PROBLEM DESCRIPTION: Please output exactly the part of the records below that opens with the line containing "ring mcp: (295, 405)" and closes with the line containing "ring pip: (274, 413)", both lines included, and nothing else.

Recorded data:
------------------------------------------------------------
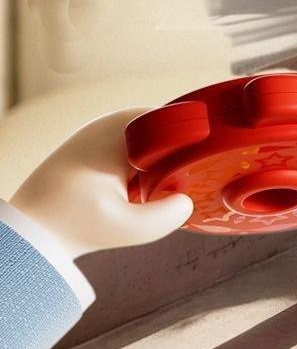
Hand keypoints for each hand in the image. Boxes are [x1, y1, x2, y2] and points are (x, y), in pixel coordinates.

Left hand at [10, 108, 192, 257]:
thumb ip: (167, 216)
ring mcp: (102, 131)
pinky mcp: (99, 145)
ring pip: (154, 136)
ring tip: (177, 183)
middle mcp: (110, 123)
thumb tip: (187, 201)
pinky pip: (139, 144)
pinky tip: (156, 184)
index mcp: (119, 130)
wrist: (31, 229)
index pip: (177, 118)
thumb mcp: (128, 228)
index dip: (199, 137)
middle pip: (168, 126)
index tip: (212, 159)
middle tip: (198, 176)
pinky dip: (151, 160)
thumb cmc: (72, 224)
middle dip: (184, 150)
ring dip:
------------------------------------------------------------
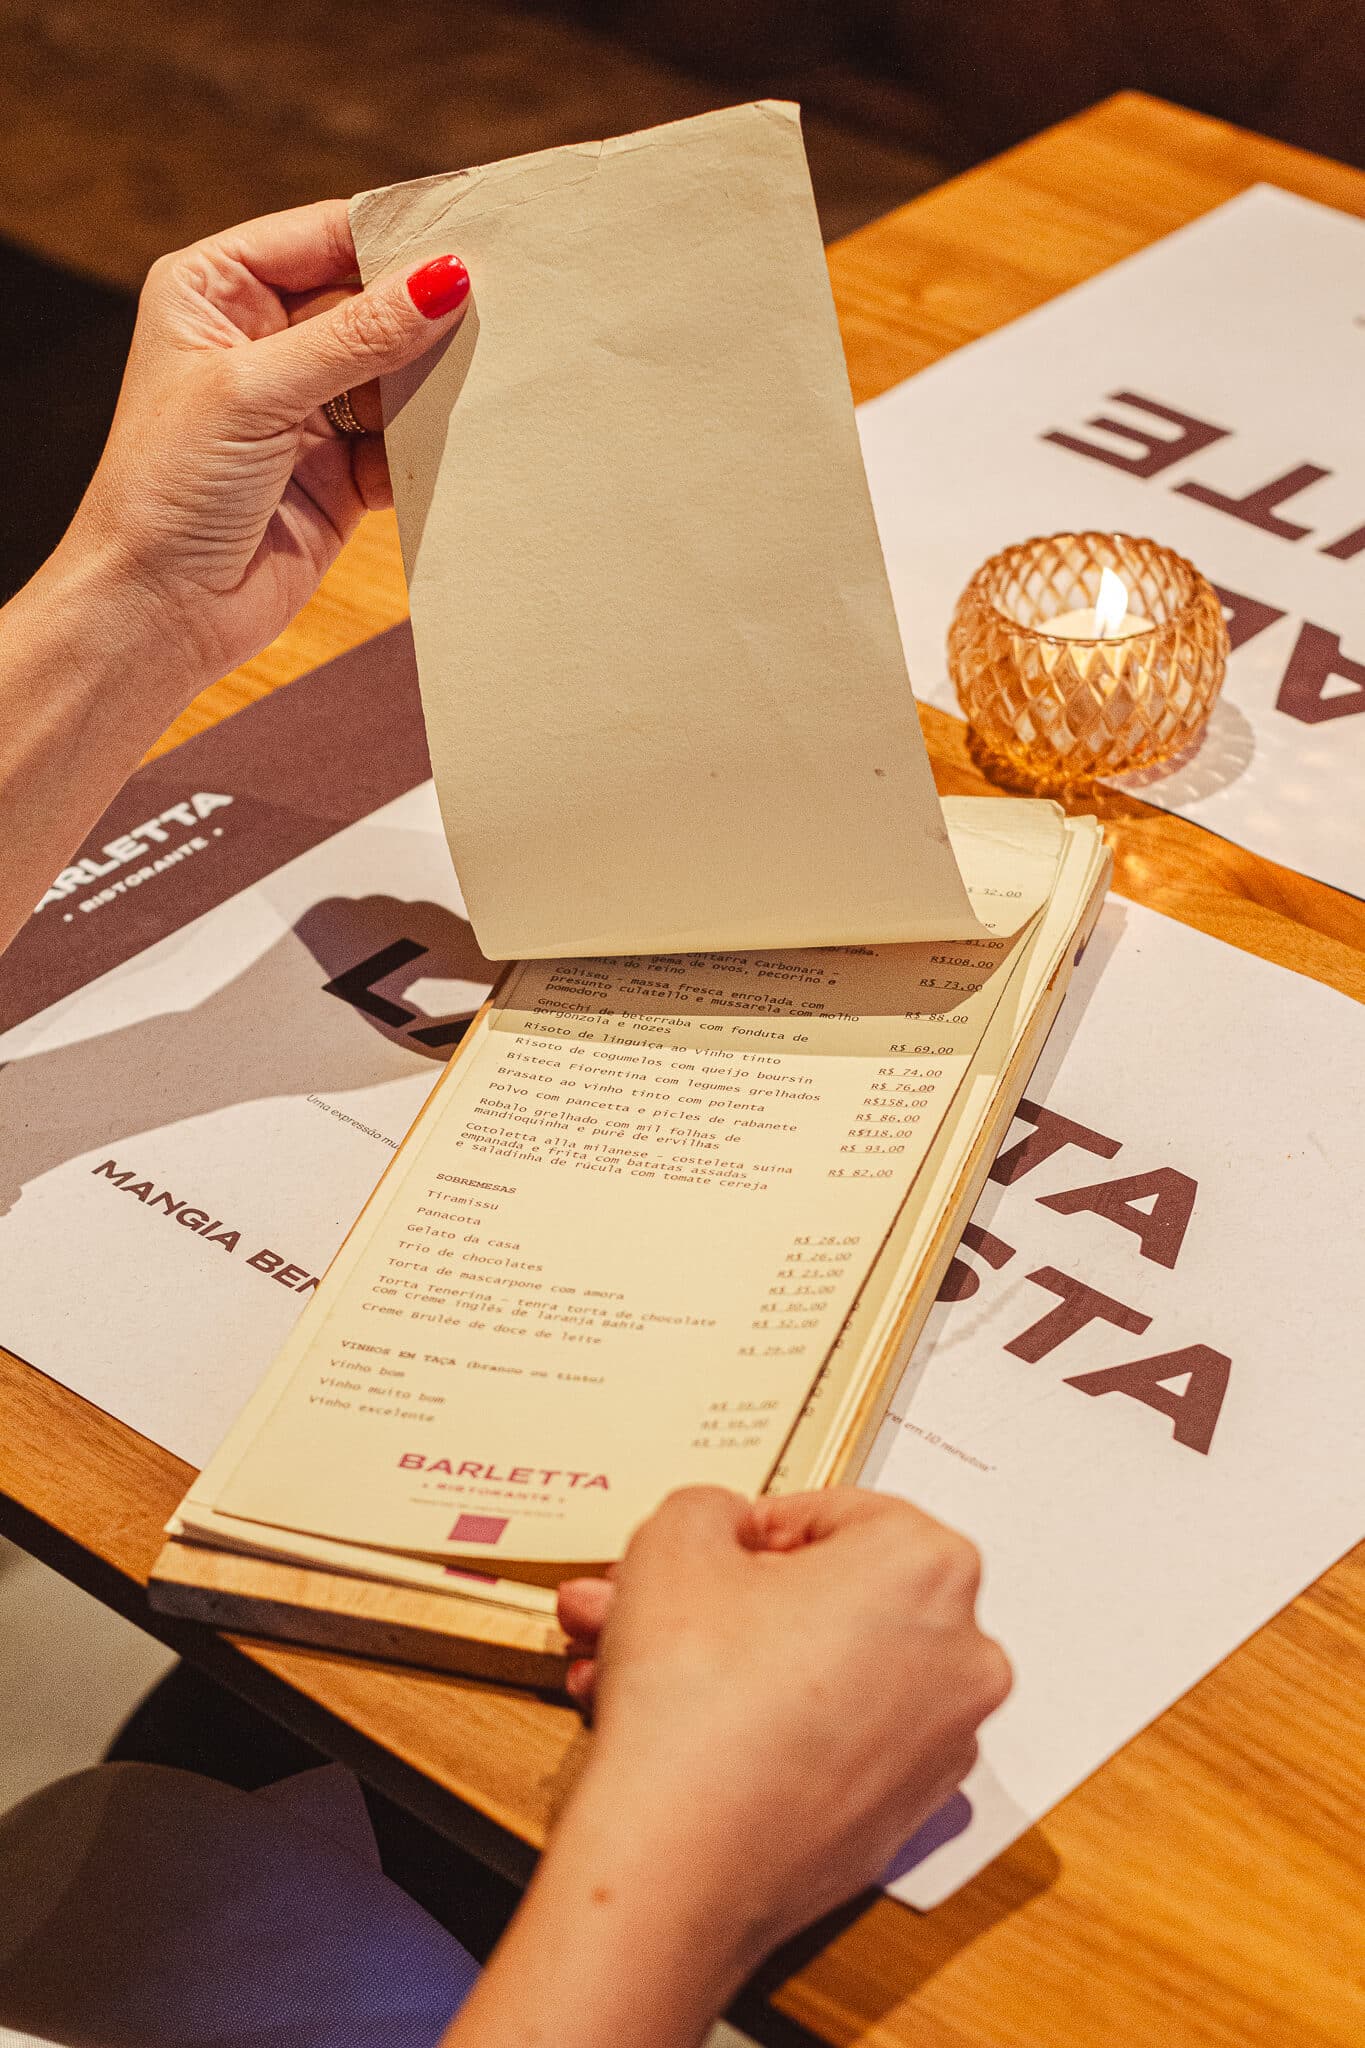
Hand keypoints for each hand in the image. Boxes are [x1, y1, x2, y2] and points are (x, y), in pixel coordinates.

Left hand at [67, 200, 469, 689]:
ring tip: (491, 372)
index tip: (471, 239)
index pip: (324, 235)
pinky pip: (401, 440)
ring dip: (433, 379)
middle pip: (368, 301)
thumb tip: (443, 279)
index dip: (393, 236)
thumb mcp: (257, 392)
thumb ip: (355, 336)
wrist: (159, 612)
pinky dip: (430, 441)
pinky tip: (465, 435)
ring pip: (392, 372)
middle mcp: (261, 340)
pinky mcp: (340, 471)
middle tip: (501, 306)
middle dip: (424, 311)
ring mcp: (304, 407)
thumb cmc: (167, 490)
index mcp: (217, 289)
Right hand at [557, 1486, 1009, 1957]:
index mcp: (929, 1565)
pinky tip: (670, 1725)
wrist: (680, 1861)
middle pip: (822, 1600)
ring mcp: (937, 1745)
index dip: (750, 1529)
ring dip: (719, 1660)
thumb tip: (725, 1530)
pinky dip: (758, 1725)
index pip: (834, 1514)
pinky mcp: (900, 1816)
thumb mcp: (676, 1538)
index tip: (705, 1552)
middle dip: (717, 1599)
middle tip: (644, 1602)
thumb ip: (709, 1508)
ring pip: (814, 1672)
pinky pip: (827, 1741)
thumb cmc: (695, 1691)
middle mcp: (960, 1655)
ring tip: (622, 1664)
------------------------------------------------------------
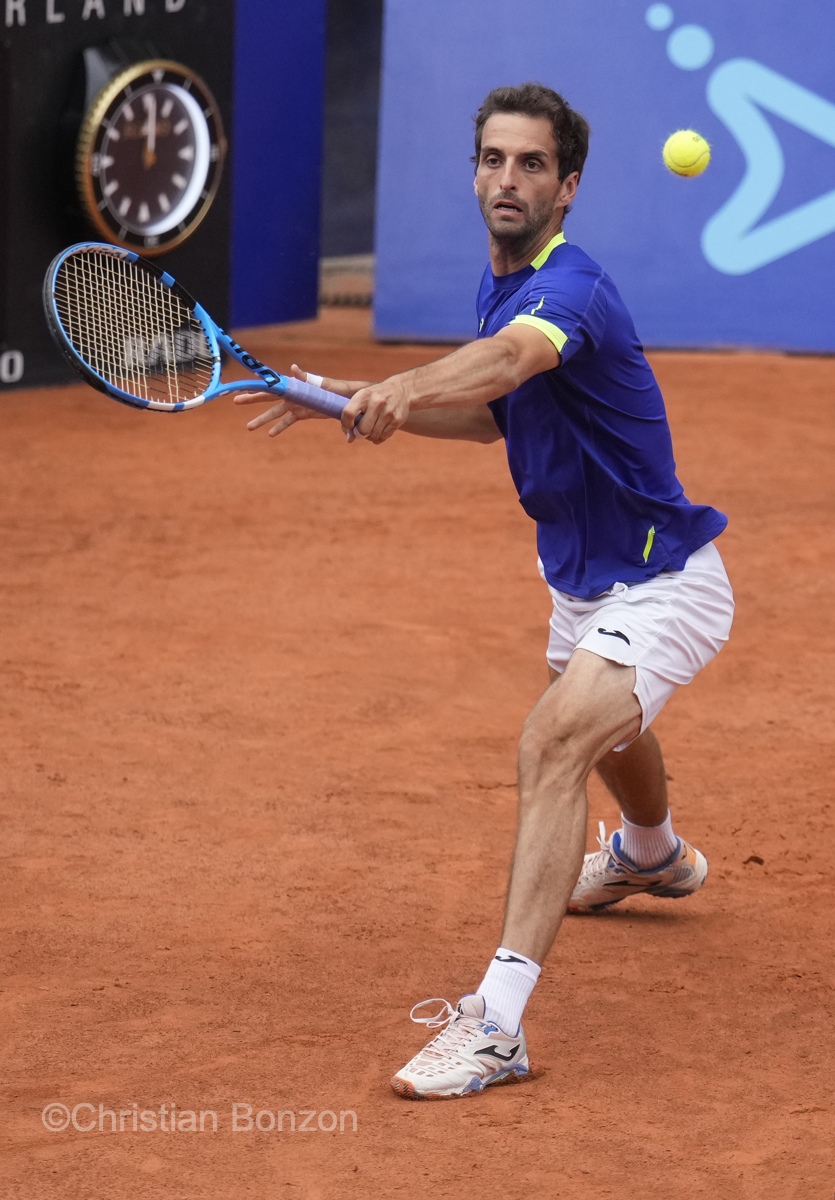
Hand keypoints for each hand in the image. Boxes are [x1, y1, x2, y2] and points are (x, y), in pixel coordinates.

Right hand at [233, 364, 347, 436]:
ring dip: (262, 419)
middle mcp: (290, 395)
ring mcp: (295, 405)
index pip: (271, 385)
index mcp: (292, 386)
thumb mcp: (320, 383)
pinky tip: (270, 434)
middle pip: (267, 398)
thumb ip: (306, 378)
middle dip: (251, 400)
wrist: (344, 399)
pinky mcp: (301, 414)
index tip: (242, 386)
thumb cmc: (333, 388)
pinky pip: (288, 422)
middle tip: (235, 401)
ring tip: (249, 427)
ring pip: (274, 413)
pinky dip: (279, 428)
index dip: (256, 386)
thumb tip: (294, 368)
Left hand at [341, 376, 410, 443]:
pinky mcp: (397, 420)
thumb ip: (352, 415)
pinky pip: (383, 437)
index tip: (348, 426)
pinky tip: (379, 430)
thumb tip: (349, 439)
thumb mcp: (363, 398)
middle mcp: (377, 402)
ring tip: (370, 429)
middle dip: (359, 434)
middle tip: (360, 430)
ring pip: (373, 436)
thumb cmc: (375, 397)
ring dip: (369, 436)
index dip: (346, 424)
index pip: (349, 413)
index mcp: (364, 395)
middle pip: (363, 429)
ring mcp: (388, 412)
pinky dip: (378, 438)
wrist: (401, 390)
------------------------------------------------------------
RESULT OF THIS EXERCISE:
ring mcp: (295, 405)
index pip: (271, 385)
index mcp: (292, 386)
thumb mcp: (320, 383)
pinky tip: (270, 434)
middle pip: (267, 398)
thumb ip: (306, 378)
middle dip: (251, 400)
wrist: (344, 399)
pinky mcp: (301, 414)
index tip: (242, 386)
thumb cmc: (333, 388)
pinky pip: (288, 422)
middle tip: (235, 401)
ring tip: (249, 427)
ring pip: (274, 413)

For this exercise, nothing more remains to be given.